フィフィの視線が、ボクの手に握られた結晶石に向けられる。
「それ、『生命の精石』っていう貴重な品よ。身につけてるだけで、怪我や病気を回復させる効果があるの」
「それもピンクの結晶石だなんて……そのエルフ、いったい何者かしら」
ボクは結晶石を見つめる。 薄い意識の中で、ララ・ノアさんの顔が近づき、細くやわらかな指が頬を撫でた感触がよみがえる。心配そうな瞳。何かを伝えようと動いた唇。それが幻想か妄想かは、もうどうでもよかった。彼女の声を、もう一度聞きたい――ただ、それだけだった。
「慶太郎。ねえ、聞いてるの?」
フィフィの声に、ボクははっとする。
「千年爺にも、ちゃんと御礼を言ってね。彼が助けてくれなかったら、今頃は肉食草に食べられてたところよ」
「千年爺?」
「この森に古くから住まう木の大精霊・ドライアド。森の管理者だよ」
「この森に住む者は、彼のことを『千年爺』って呼んでるの」
ボクは目の前で静かに佇む大木を見上げた。 半信半疑ながら、フィフィの言葉に従い、両手を当てて礼を言う。
「千年爺が、ボクを助けてくれたのか?」
すると、大木は枝葉をゆするようにサワサワと揺れた。その姿は、まるで千年爺が大きな体を揺すって、笑っているようにも見えた。

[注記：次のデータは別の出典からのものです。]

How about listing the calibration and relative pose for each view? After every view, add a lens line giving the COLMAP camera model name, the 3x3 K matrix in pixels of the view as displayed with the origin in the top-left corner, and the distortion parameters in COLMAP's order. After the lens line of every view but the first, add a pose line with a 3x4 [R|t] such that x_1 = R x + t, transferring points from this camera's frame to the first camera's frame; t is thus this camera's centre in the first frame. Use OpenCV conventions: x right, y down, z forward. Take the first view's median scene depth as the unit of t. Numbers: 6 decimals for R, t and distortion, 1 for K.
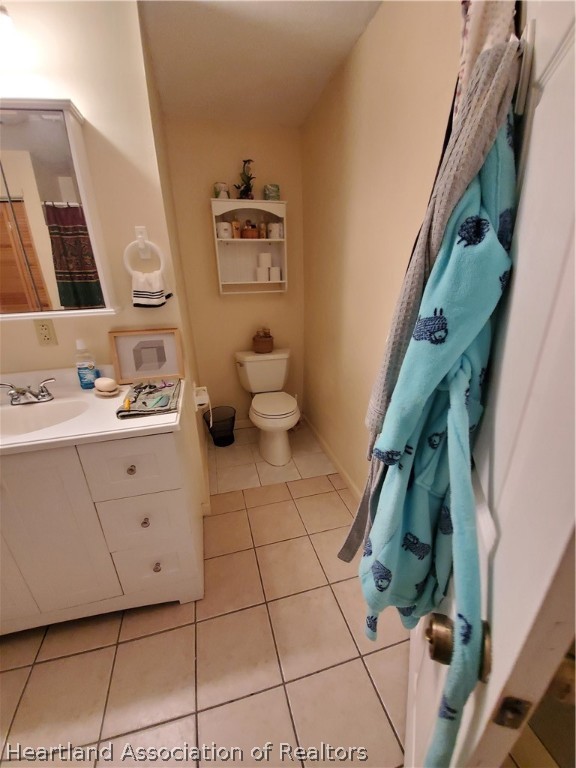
lens RADIAL K [[309.6, 0, 288.0], [0, 309.6, 384.0], [0, 0, 1]] dist [0.000326, -0.008989]
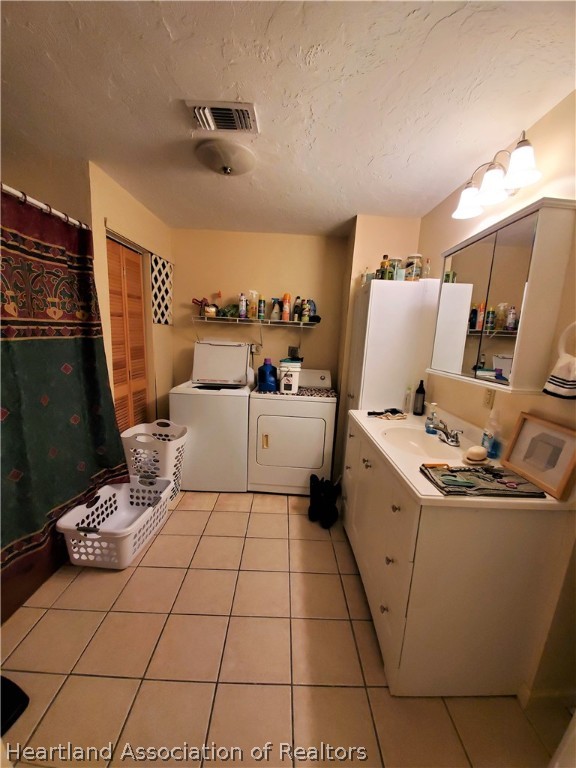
lens RADIAL K [[309.6, 0, 288.0], [0, 309.6, 384.0], [0, 0, 1]] dist [0.000326, -0.008989]
pose [[-0.265281, 0.162041, -0.950457, 0.524888], [-0.370670, 0.892878, 0.255682, -0.238413], [0.890073, 0.420133, -0.176800, 0.540284]]
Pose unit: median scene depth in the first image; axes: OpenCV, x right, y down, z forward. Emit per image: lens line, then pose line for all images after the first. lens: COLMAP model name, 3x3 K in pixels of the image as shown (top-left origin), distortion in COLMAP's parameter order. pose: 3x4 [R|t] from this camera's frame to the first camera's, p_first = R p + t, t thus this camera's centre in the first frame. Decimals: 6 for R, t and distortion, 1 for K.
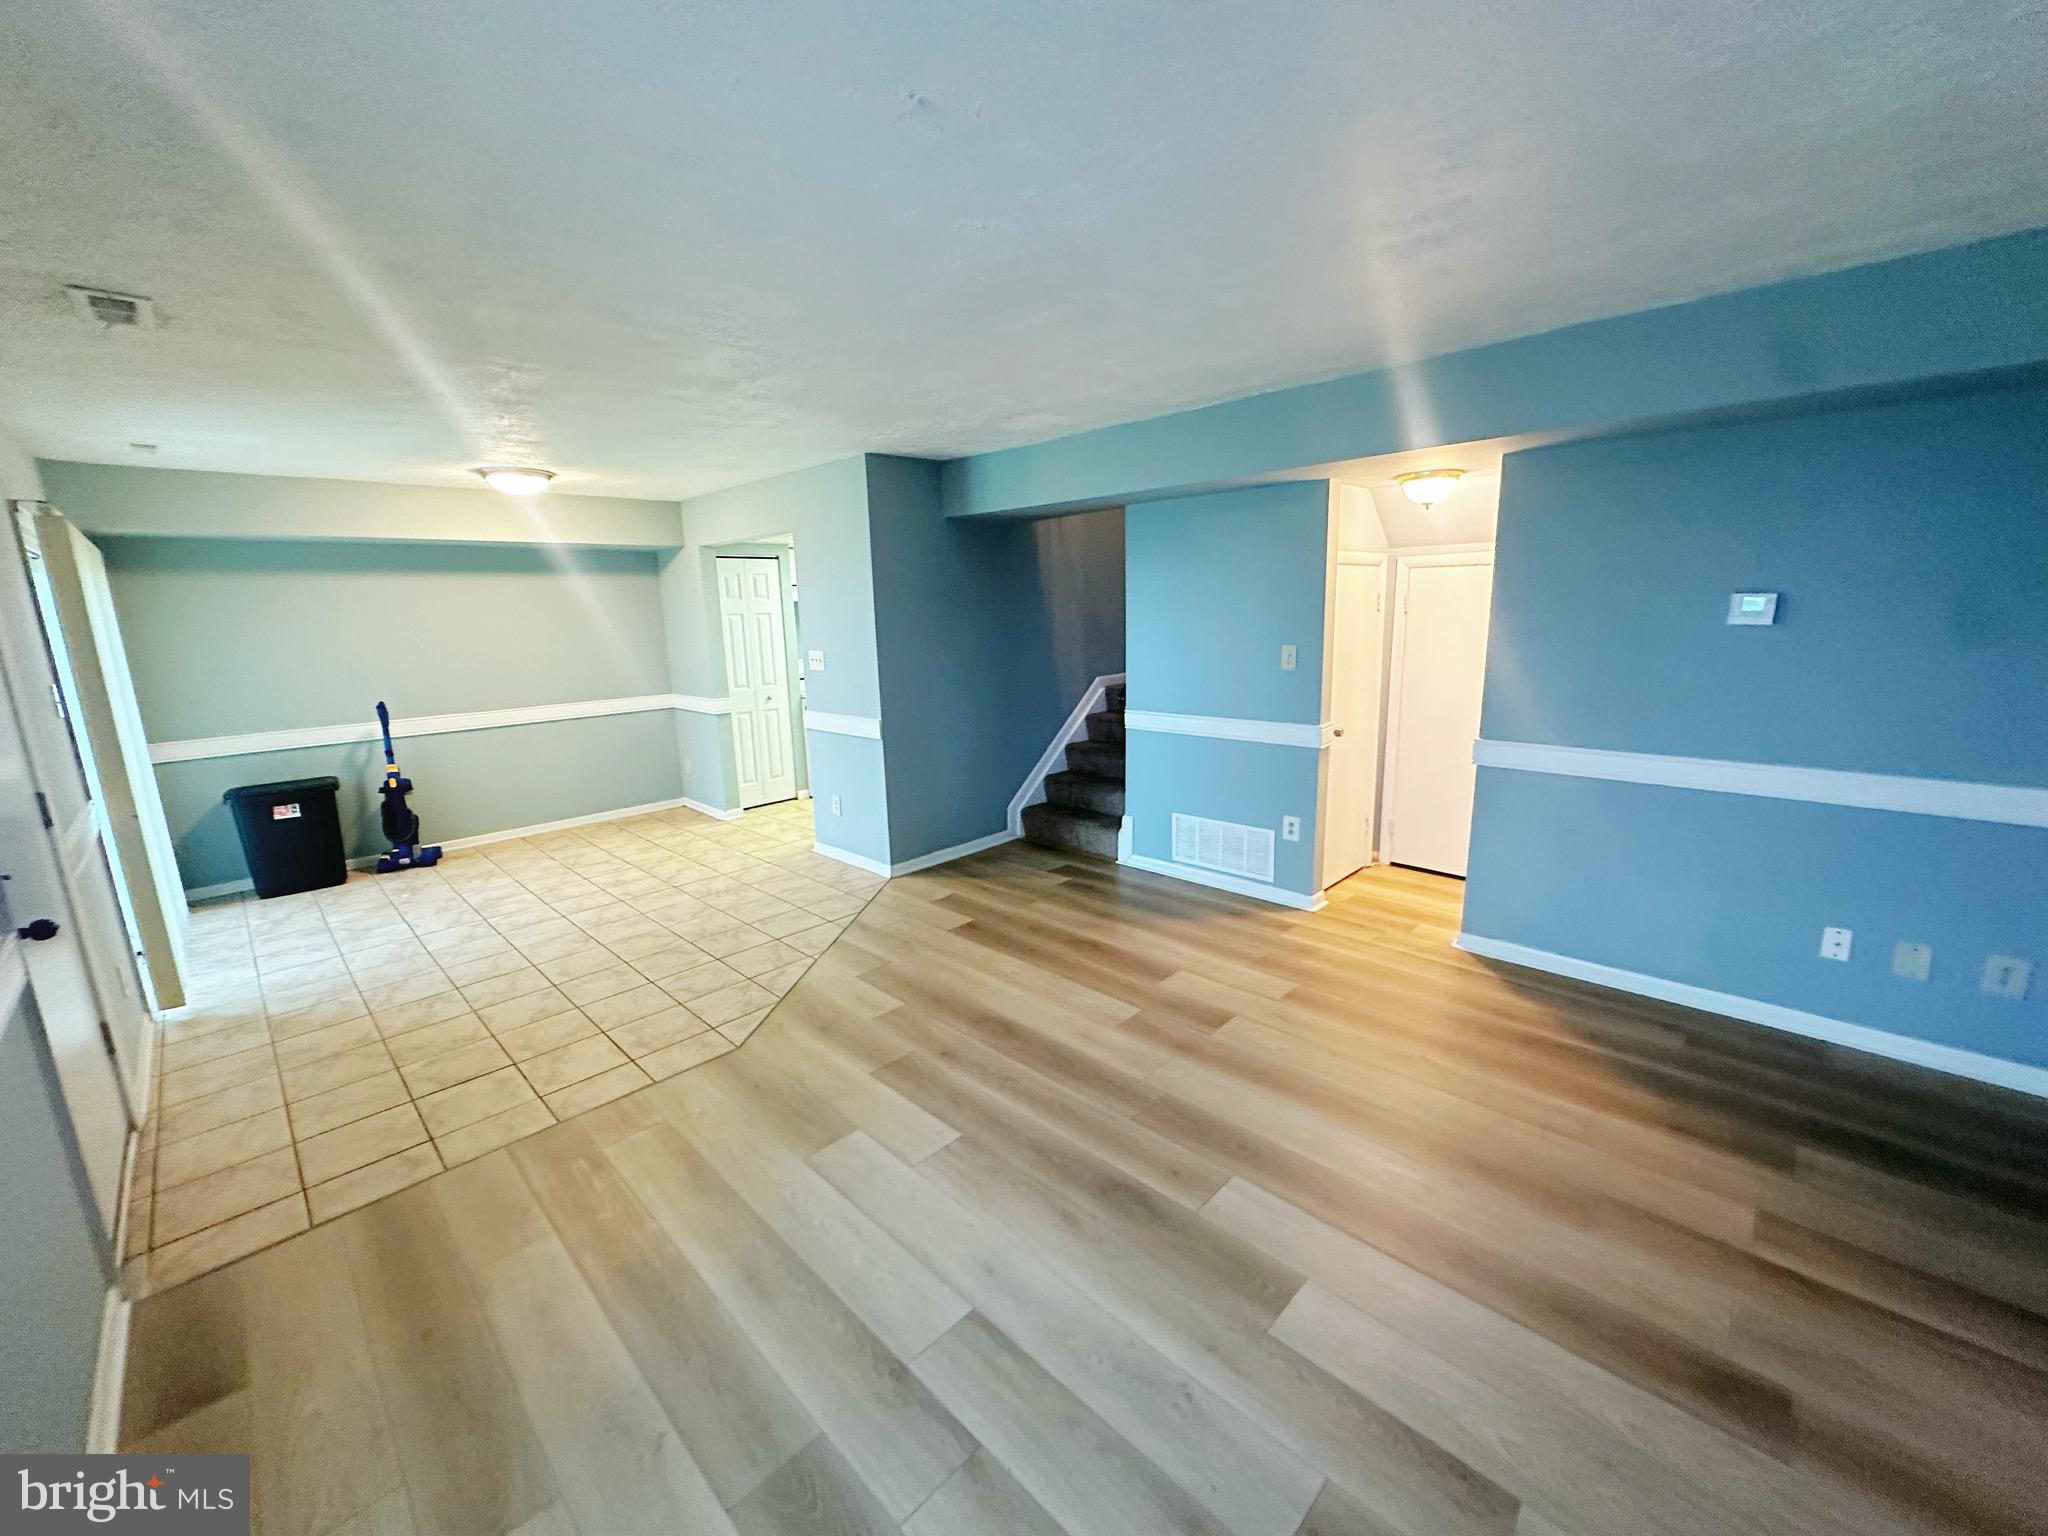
lens RADIAL K [[814.7, 0, 1020.2], [0, 814.7, 767.5], [0, 0, 1]] dist [0.001853, 0.000267]
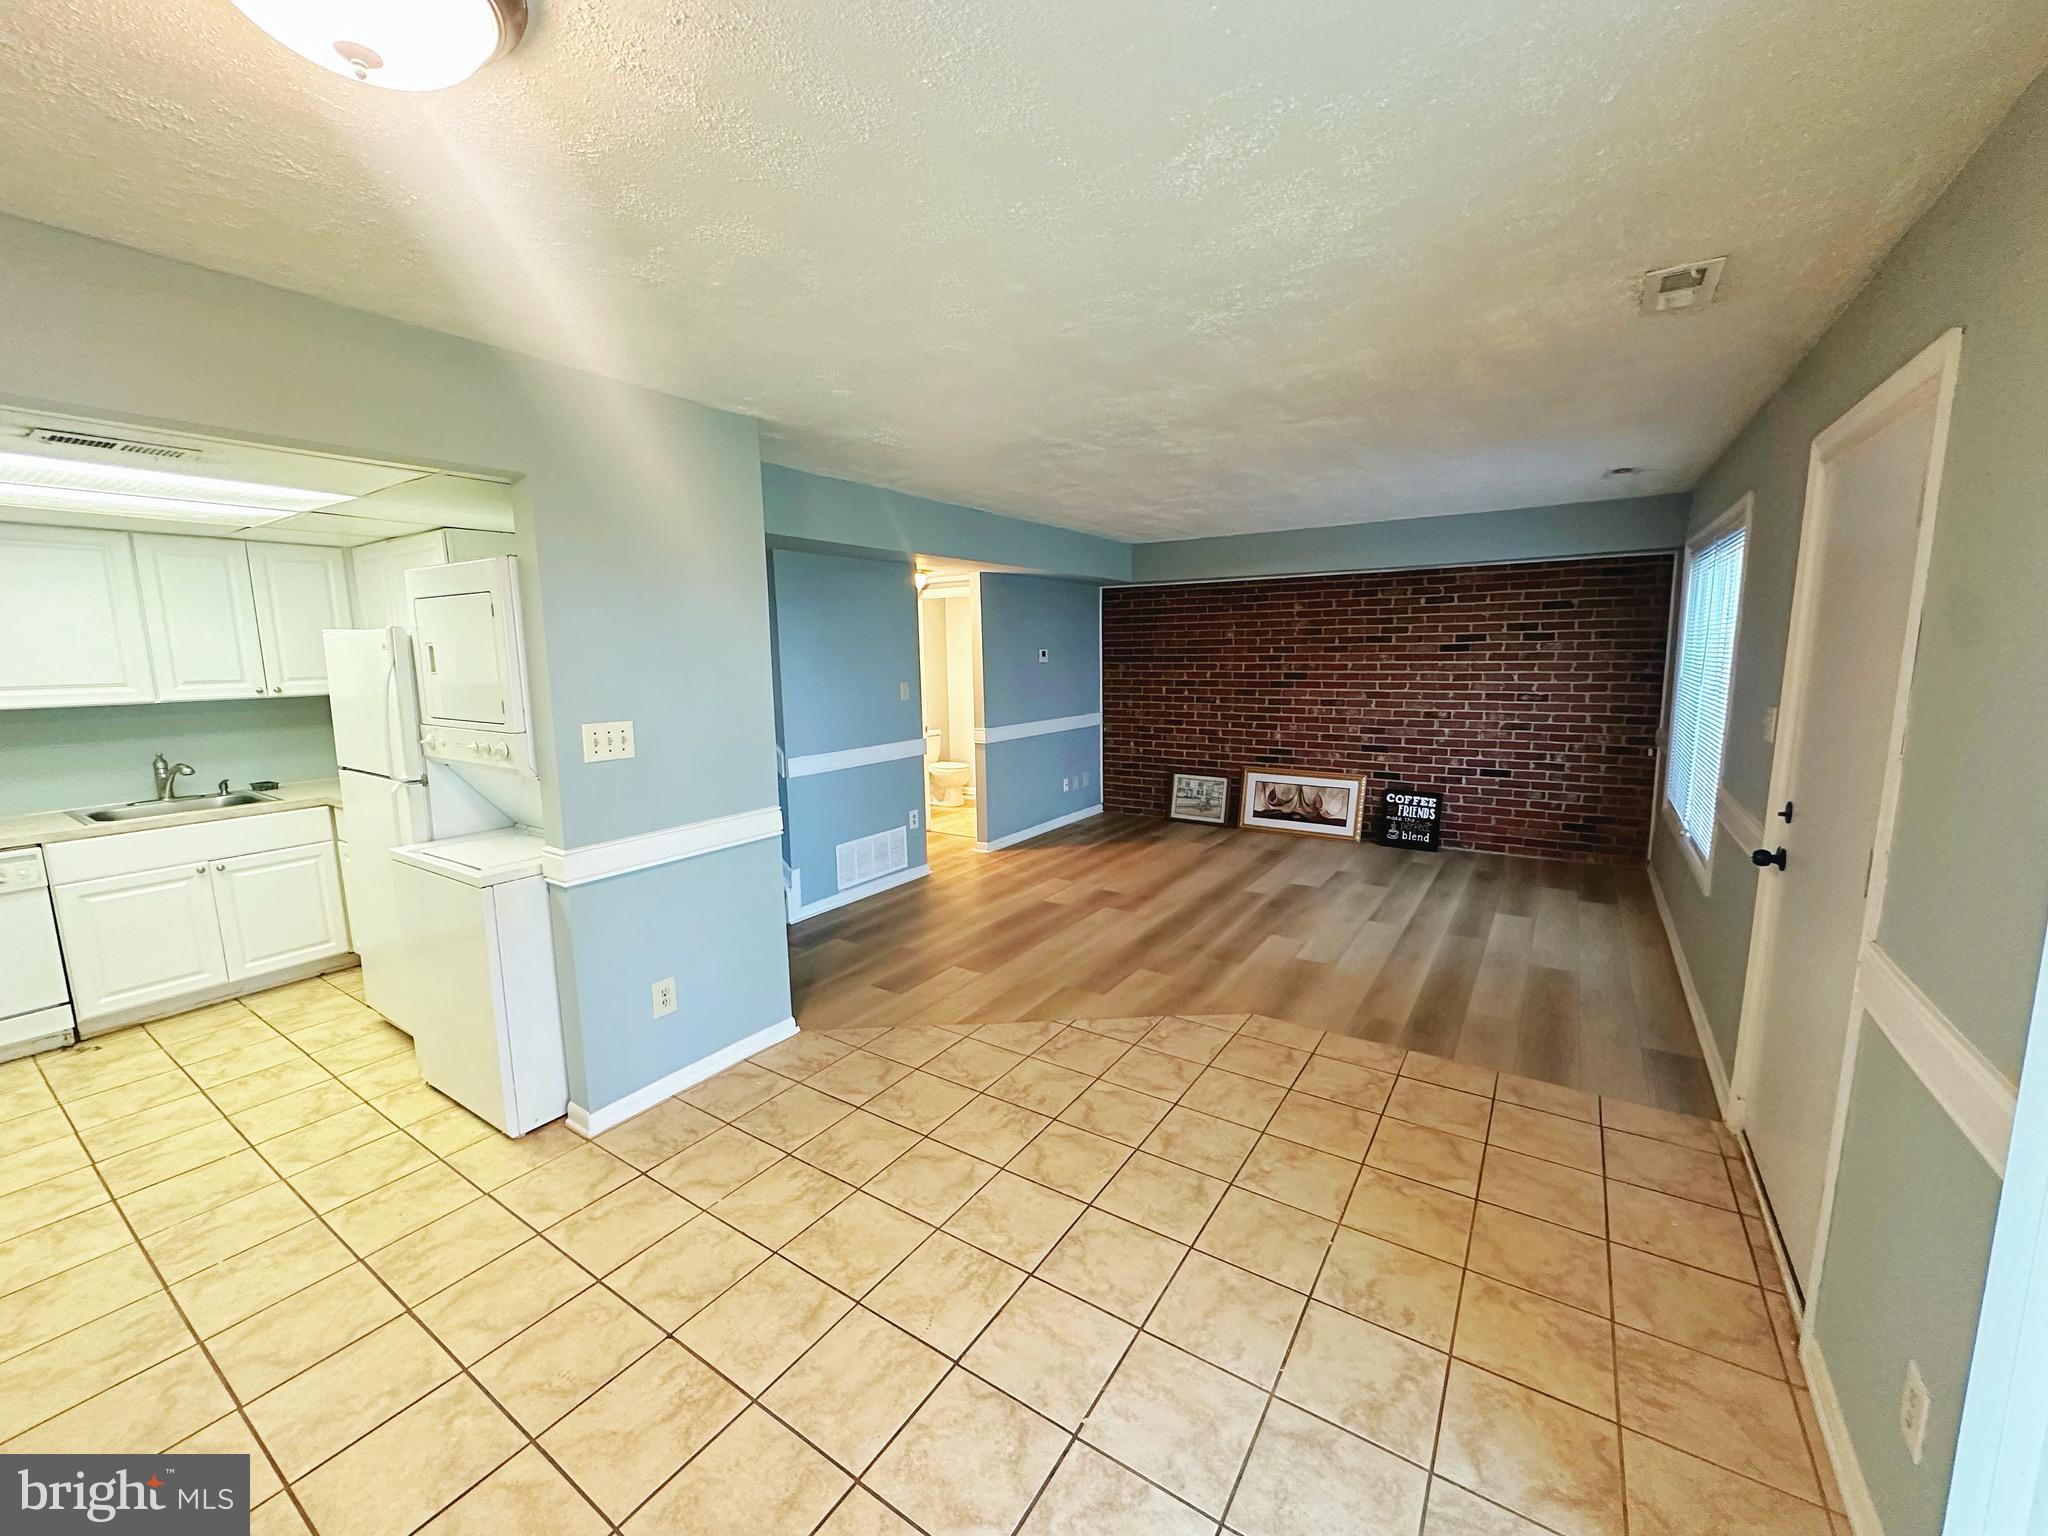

風が吹き抜け、木々がざわめき、森が生きていることを、全身で感じた。この世界は、幻想でありながら、確かに“現実”だった。そして、ボクはその中で、誰かと繋がりながら、生きている。
フィフィは、ボクの肩に座ったまま、そっと呟いた。
「ねえ、慶太郎。あたし、ずっと一緒にいるからね。たとえ君が誰かを守ろうとしても、あたしは君を守る。それが、妖精の誓いだから」
その声は、小さくて、でも確かに胸に響いた。ボクは、そっと彼女の手を握った。
「ありがとう、フィフィ。君がいてくれて、本当に良かった」
森の風が、ふたりの間を優しく通り抜けていった。